(MENAFN- AFP) Avianca pulled out of talks with striking pilots on Wednesday after negotiations failed to make progress to end a crippling week-old strike at Latin America's second biggest carrier.
"Avianca can't do more," the airline's president German Efromovich told local radio. "The pilots who are on strike do not want to negotiate. Now it is the courts who is going to decide."
The airline asked the courts on Monday to declare illegal the strike by just over half of Avianca's 1,388 Colombian pilots.
They are calling for wage parity with the airline's pilots working on international routes.
"We regret that the administration have left the pilots sitting at the table," said Jaime Hernandez Sierra, head of the Colombian Association of Civil Aviators (ACDAC).

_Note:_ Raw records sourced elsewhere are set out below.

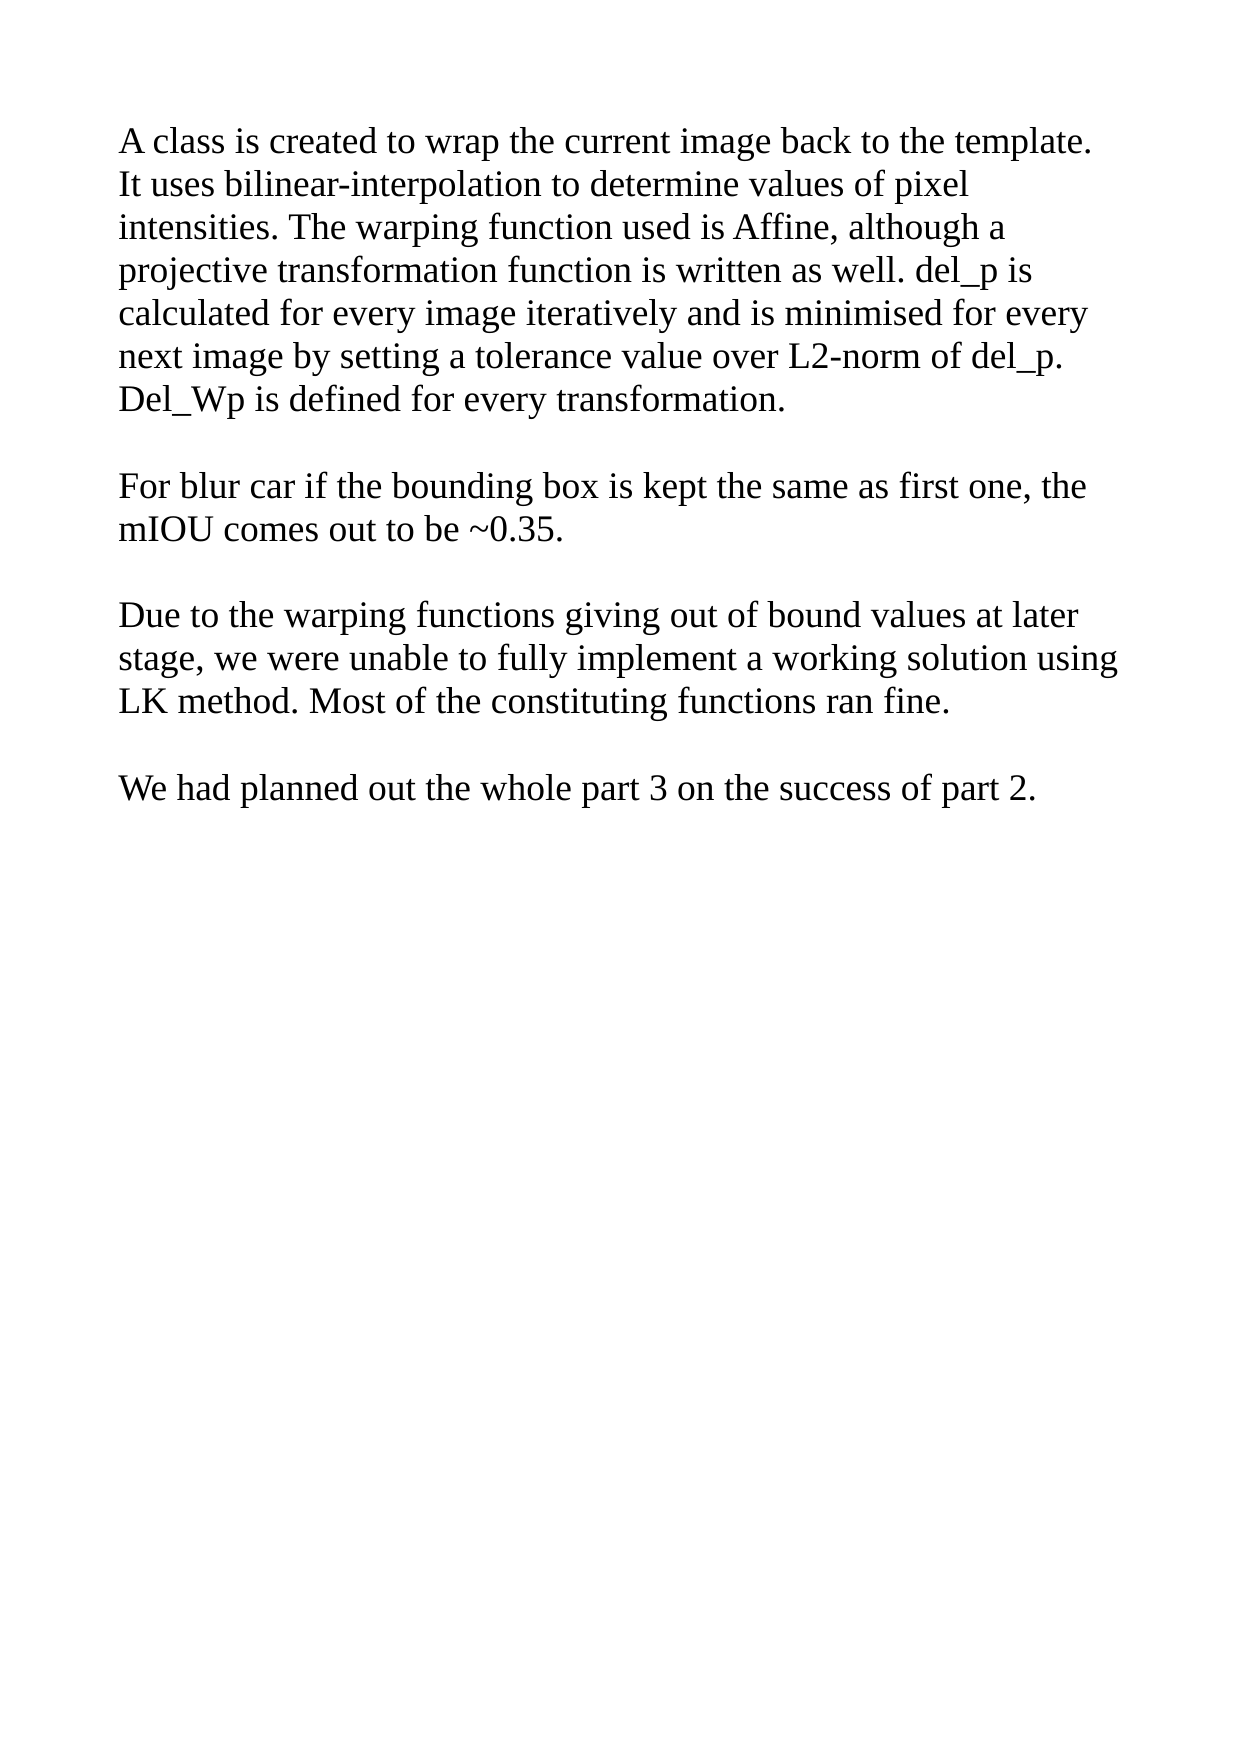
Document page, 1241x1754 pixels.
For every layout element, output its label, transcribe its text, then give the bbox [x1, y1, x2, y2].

text A class is created to wrap the current image back to the template. It uses bilinear-interpolation to determine values of pixel intensities. The warping function used is Affine, although a projective transformation function is written as well. del_p is calculated for every image iteratively and is minimised for every next image by setting a tolerance value over L2-norm of del_p. [118, 118, 1122, 377]
text Del_Wp is defined for every transformation. [118, 377, 1122, 420]
text We had planned out the whole part 3 on the success of part 2. [118, 765, 1122, 808]
text Due to the warping functions giving out of bound values at later stage, we were unable to fully implement a working solution using LK method. Most of the constituting functions ran fine. [118, 592, 1122, 722]
text For blur car if the bounding box is kept the same as first one, the mIOU comes out to be ~0.35. [118, 463, 1122, 549]
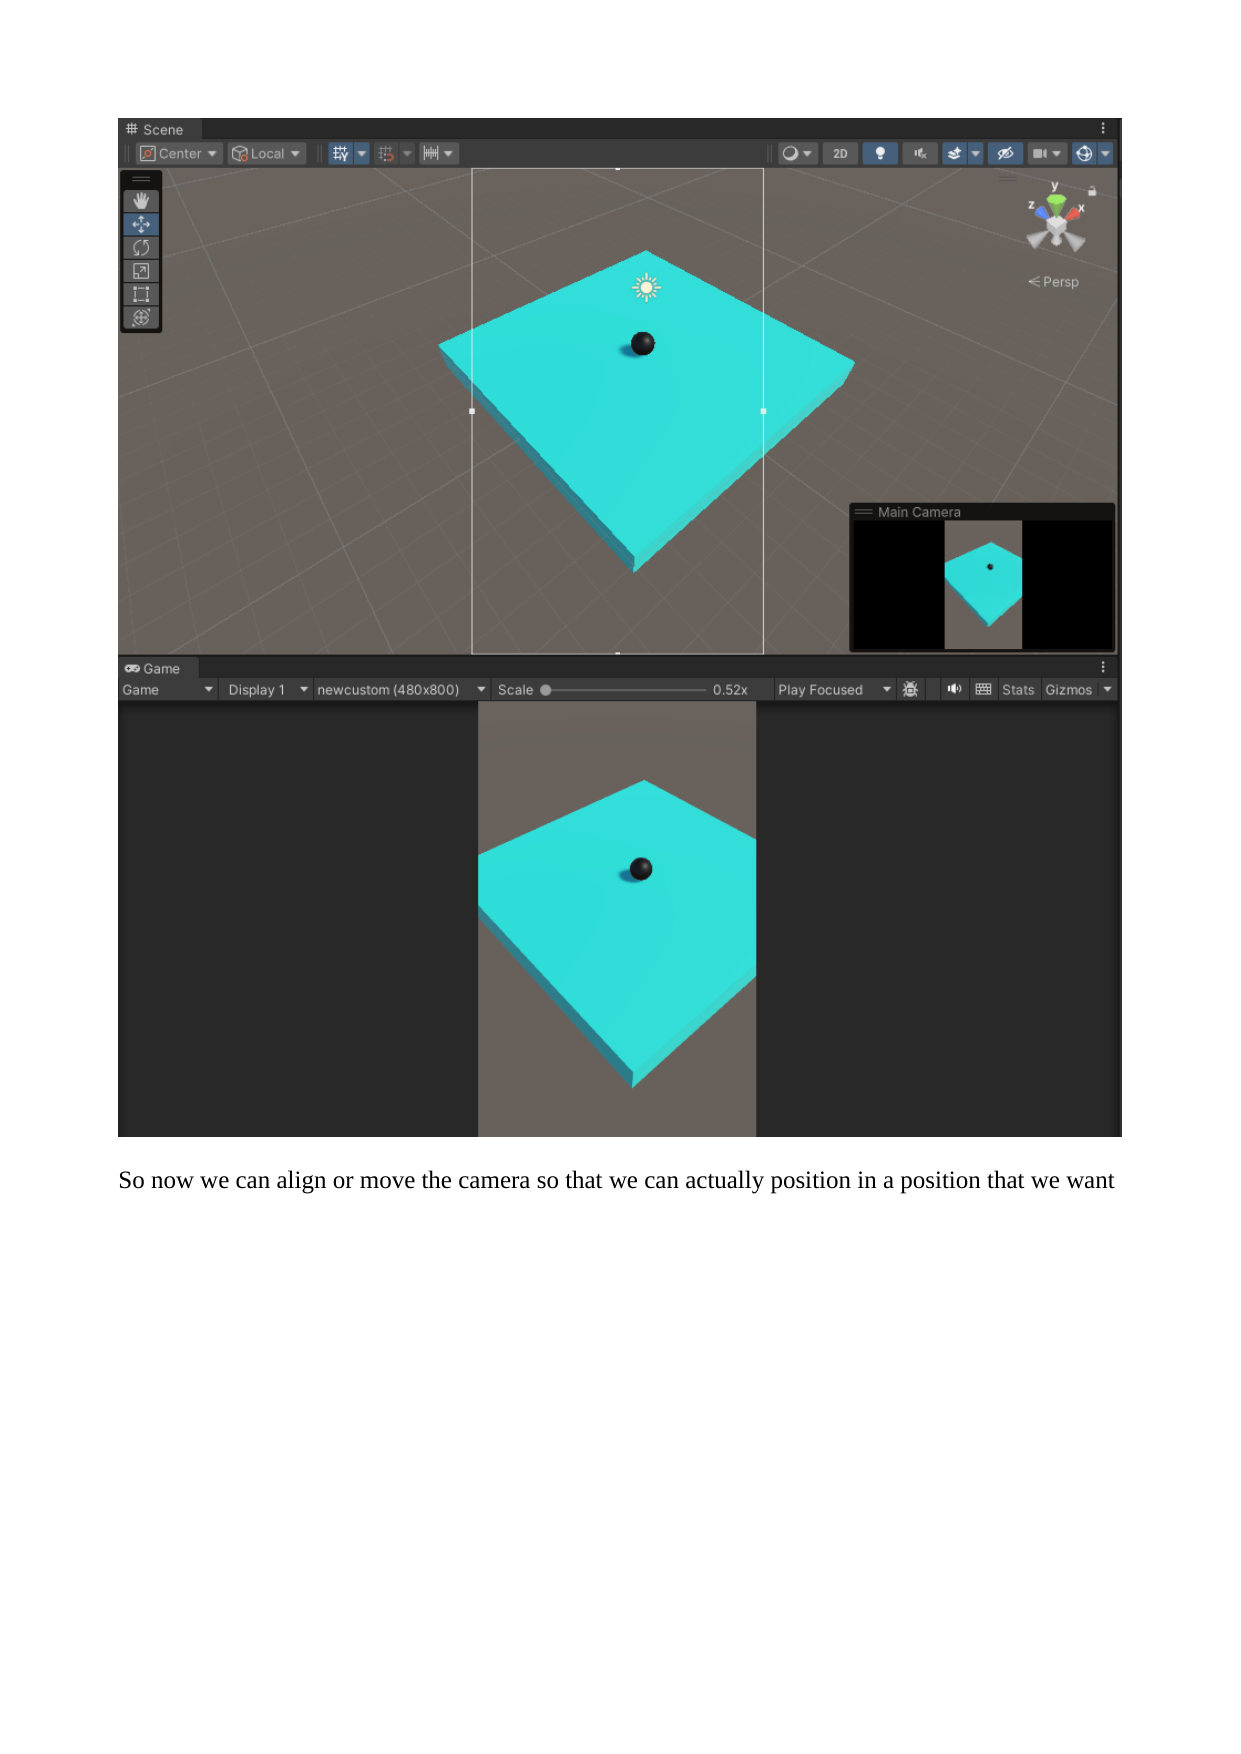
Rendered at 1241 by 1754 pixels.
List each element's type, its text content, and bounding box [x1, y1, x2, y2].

Avianca said the strike, costing $2.5 million a day, had forced it to cancel half of all flights -- more than 1,690 domestic and international trips -- and affected 162,000 passengers.
The union said the stoppage, which began on September 20, could continue for 60 days.
Avianca said pilots were contravening laws prohibiting "essential public services" from striking and that the strikers do not have the support of the majority of the company's 8,500 employees.
Latin America's second-biggest carrier after Latam, Avianca serves more than 100 destinations in 26 countries in South America and Europe.